# Where to buy?



## rmonge00 (Jun 17, 2011)

Where is the best place to buy cattle?  I am looking for two Dexters and am not sure where I should get them.  I need cows that are good and reputable, but not too expensive.  I don't care about breeding papers.  I know nothing about cows, so will not really know what to look for when checking them out.  Where is the best place?  Craigslist?  State fair?  Classifieds?  Where???

Thanks!

Ryan


----------



## herfrds (Jun 18, 2011)

Go online and do a breeder search. Stay away from sale barns, you know they are there for a reason.
Also go to the breeds web site and do a search there too.


----------



## redtailgal (Jun 18, 2011)

.


----------



## goodhors (Jun 18, 2011)

Good stock is from places that have time and money, "good reputations" so they don't sell junk.  You seldom get "reputable" animals, ones that develop like the breed photos, have good minds, when you buy cheap from the backyard breeders.

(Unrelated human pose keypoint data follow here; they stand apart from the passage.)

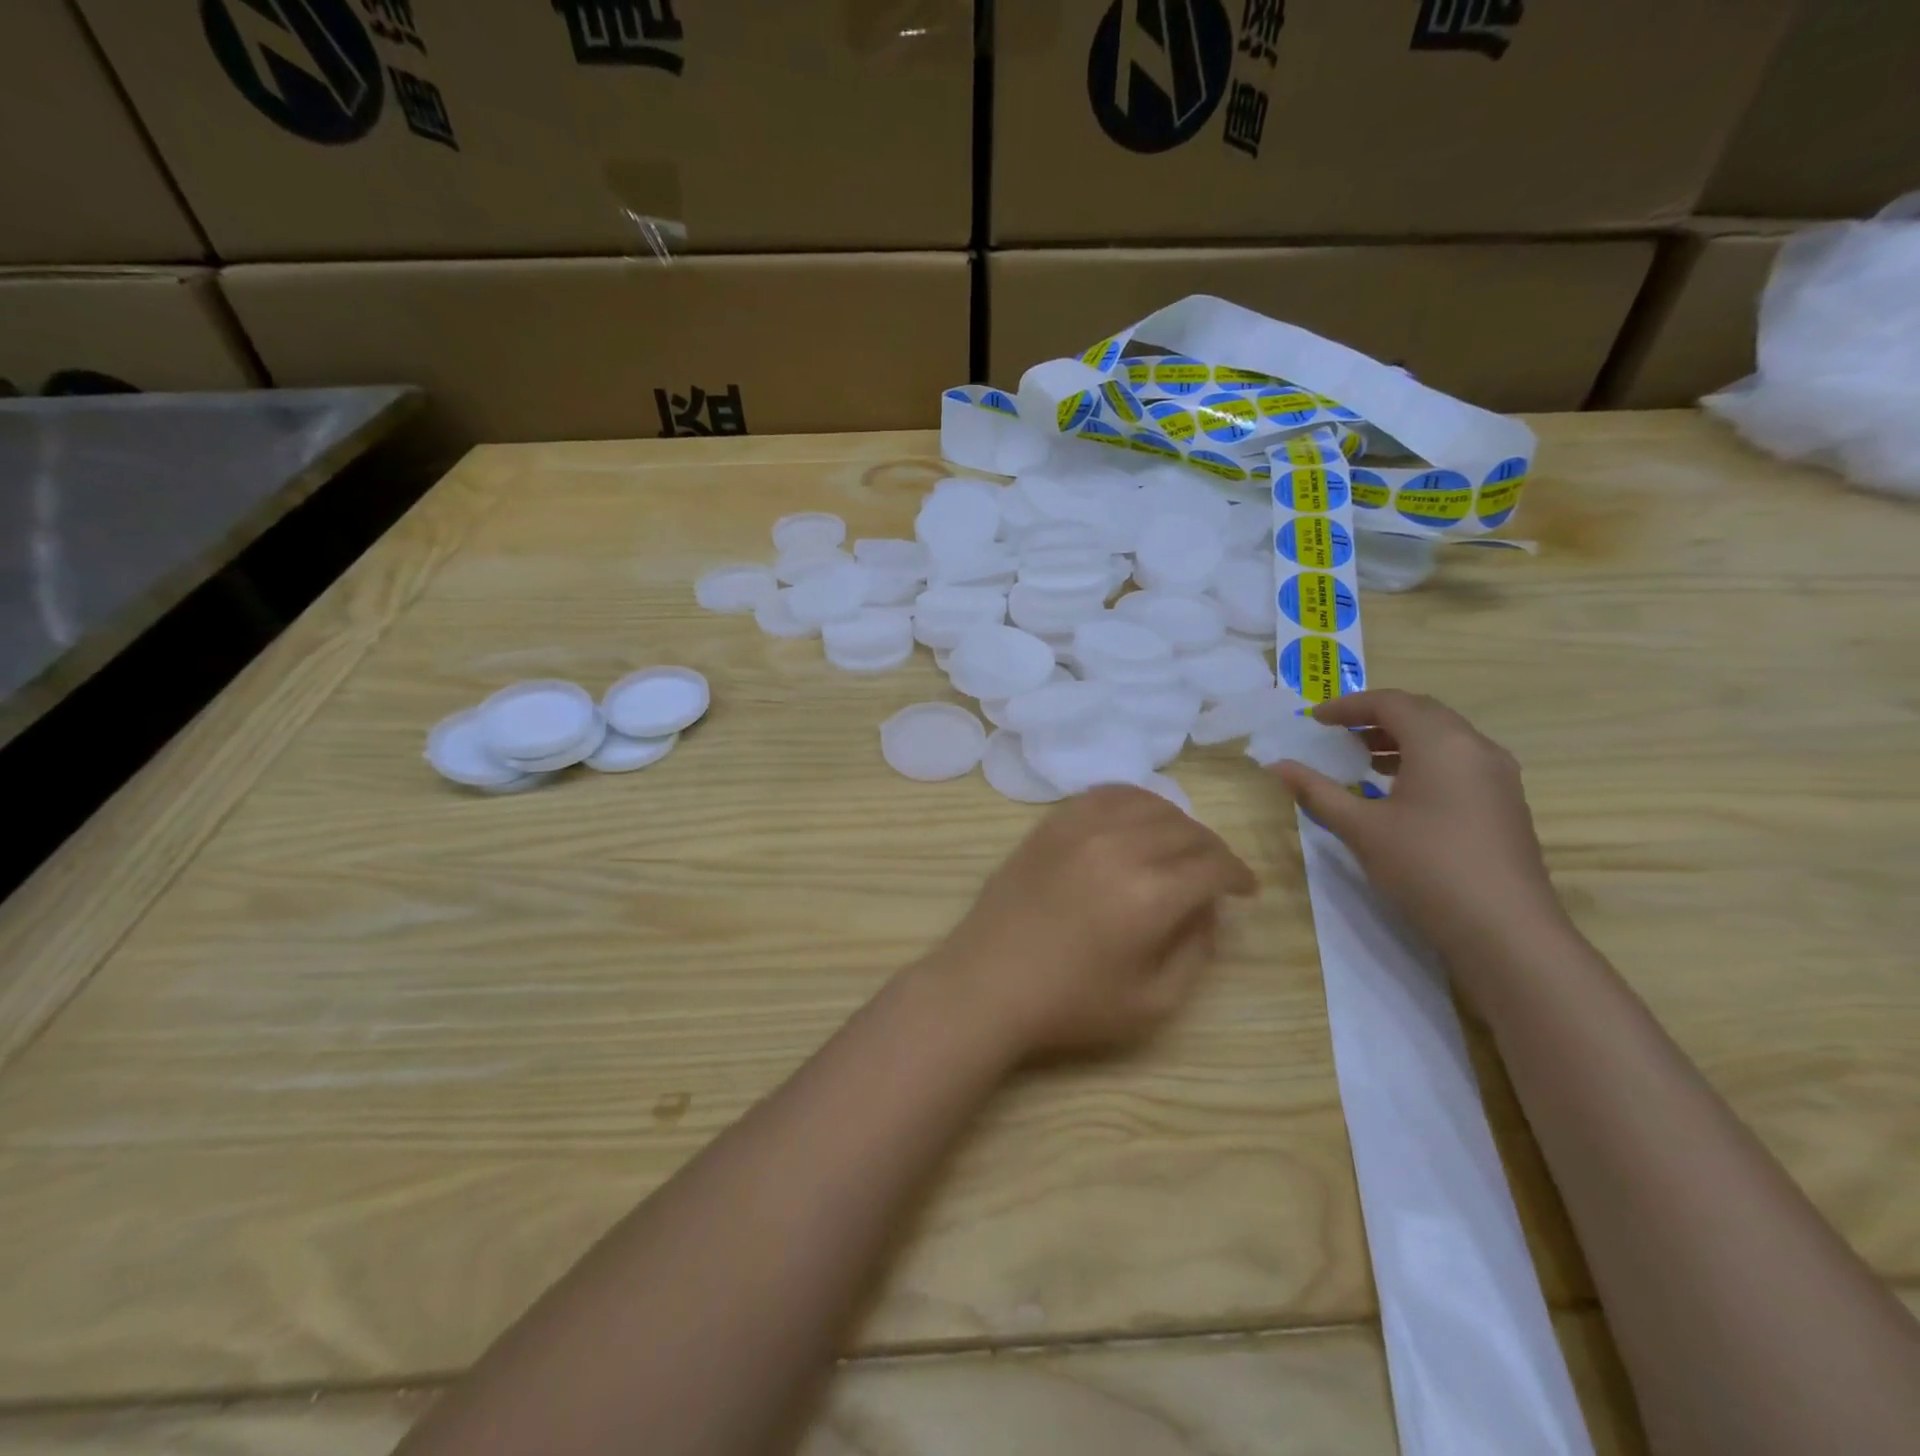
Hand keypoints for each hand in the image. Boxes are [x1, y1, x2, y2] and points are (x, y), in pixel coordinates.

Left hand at [923, 786, 1256, 1060]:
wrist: (987, 983)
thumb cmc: (1071, 1004)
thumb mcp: (1153, 1002)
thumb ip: (1196, 951)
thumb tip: (1210, 909)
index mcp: (1151, 894)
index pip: (1214, 865)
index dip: (1238, 875)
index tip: (1245, 890)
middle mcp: (1120, 847)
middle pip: (1186, 829)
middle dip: (1212, 850)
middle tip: (1214, 875)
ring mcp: (1081, 828)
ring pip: (1149, 803)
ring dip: (1176, 822)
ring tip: (1179, 847)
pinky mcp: (1052, 824)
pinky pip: (1104, 795)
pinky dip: (1132, 801)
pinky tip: (1135, 821)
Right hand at [1270, 690, 1569, 998]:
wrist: (1505, 930)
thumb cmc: (1425, 867)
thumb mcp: (1360, 828)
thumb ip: (1317, 791)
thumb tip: (1277, 766)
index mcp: (1441, 742)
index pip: (1390, 703)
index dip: (1348, 706)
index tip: (1314, 719)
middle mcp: (1475, 747)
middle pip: (1422, 713)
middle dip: (1376, 717)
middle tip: (1338, 732)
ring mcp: (1498, 776)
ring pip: (1444, 738)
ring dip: (1401, 739)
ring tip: (1363, 759)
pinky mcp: (1505, 803)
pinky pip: (1458, 762)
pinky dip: (1423, 760)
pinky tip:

As mentioned, look up the American Dexter Association, find some local breeders to buy from.  They WANT to help you find good animals, ENJOY owning Dexters, have been personally helpful when I call to ask them questions.

Your money is better invested in quality purchases, not quantity of cattle.  Good bloodline cows produce good calves, when you breed to quality bulls.  Dependable results in growth patterns, calving ease, breeding ease.  Papers are what tracks that quality for you, to allow you to know the history behind each animal.

You might want to "study up" a bit more on Dexters, cattle in general, before purchasing.  Body styles, legs under a cow or steer, can work for or against you as the animal reaches finished sizes.  There are REASONS that folks with cattle brag up their quality animals with good udders, being good mothers, fast finish calves.  They breed for those qualities, not cows they bought cheap with no records behind them.


----------



## FarmerMack (Jun 24, 2011)

An old farmer here in kentucky mumbled something about "find yer self a farmer with healthy cows that is selling baby cows" the man found me a deal on a 5 yr old Tennessee Walker Mare, trail broke, wagon broke.. they now call me the Yankee horse trader since i paid so little. I told em thats "damn Yankee" lol


----------



## Stubbornhillfarm (Jun 27, 2011)

I would also say that if the person you are thinking about buying from seems to scrutinize you as much as you are scrutinizing them...they are a quality seller.  They are concerned about what is going to happen to "thier" animal.  Enjoy them when you get them!


----------